J.W. Anderson, le manifeste d’une nouvelle ère stylistique

En 2008, Jonathan Anderson fonde une marque qui porte son nom, J.W. Anderson, et présente une première collection masculine qui fait sensation. Des créations androgynes – shorts volantés, robes pour hommes, silhouettes sculpturales – qui remettent ostensiblement en question les normes de genre et suscitent autant d’admiration que de controverses.
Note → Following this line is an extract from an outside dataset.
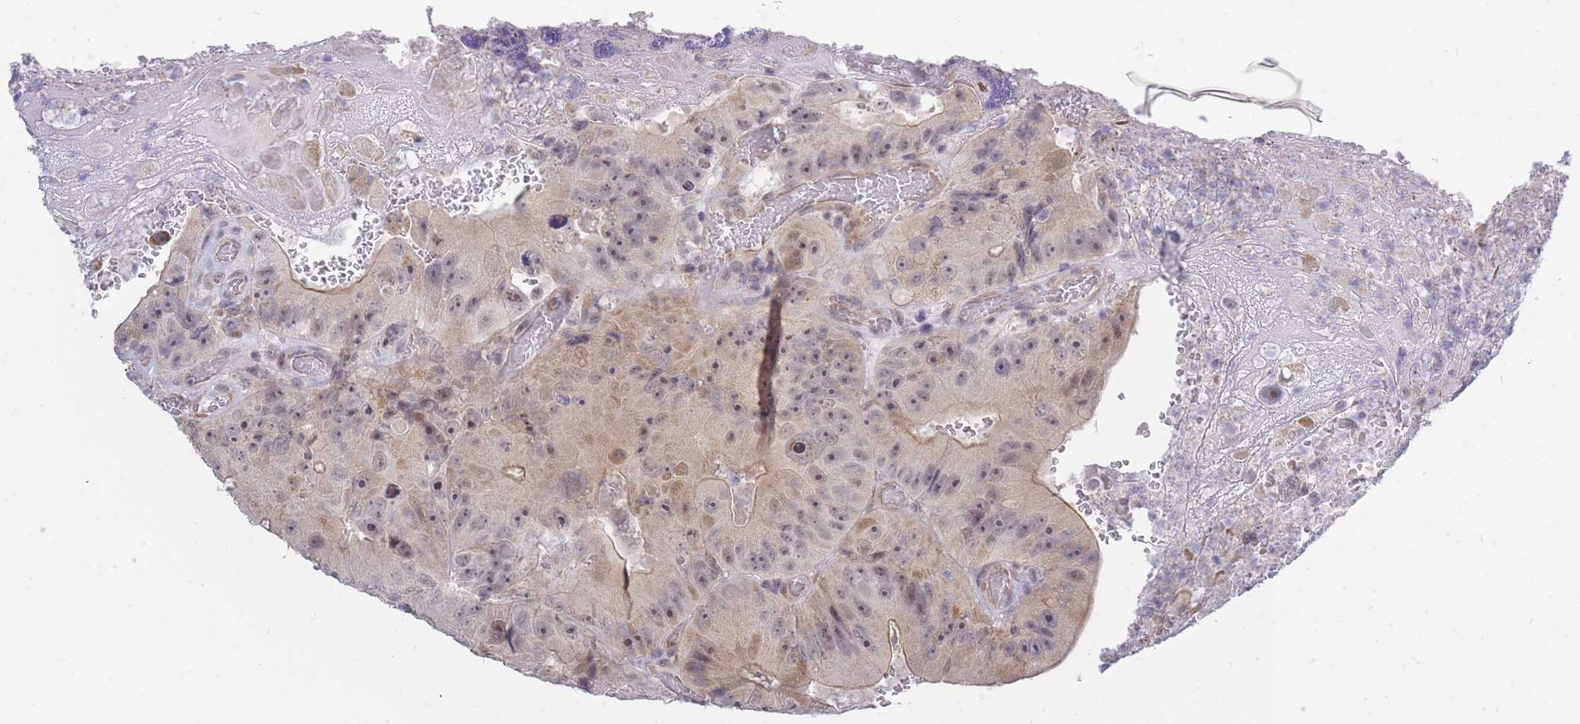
{"staining": {"intensity": "weak", "quantity": "<25%", "location": "cytoplasmic/membranous,nuclear"}, "tissue": "colorectal cancer", "cell_type": "Tumor cells", "image_type": "cancer", "snomed": [{"axis": "morphology", "description": "Adenocarcinoma, NOS"}, {"axis": "topography", "description": "Colon"}], "caption": "This micrograph is of colorectal adenocarcinoma stained with immunohistochemistry (IHC) to label a protein in brown with the nuclei are counter-stained blue. There is no staining in tumor cells.", "gene": "C19orf25", "patient": {"sex": "female", "age": 86}}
Sa collection homme pour l'automne-hiver 2013-2014 est fustigée par les critiques du journal populiste Daily Mail. Indignés par les tenues imaginées par le créateur d’avant-garde, ils évoquent "l’humiliation de la masculinité". Un tournant pour Jonathan Anderson qui, loin de s’en offusquer, défend une collection qui a changé les mentalités : "À l’époque, cela a créé un scandale. Aujourd’hui, cette collection est exposée dans des musées. Ce qui montre à quel point la perception a changé en une décennie."

En 2010, face à un succès grandissant, le créateur lance une ligne féminine qui connaît un succès immédiat. L'année suivante, elle s’impose à la Fashion Week de Londres, propulsant sa marque au rang de phénomène mondial, adulée par les modeuses en quête d’une mode plus cérébrale.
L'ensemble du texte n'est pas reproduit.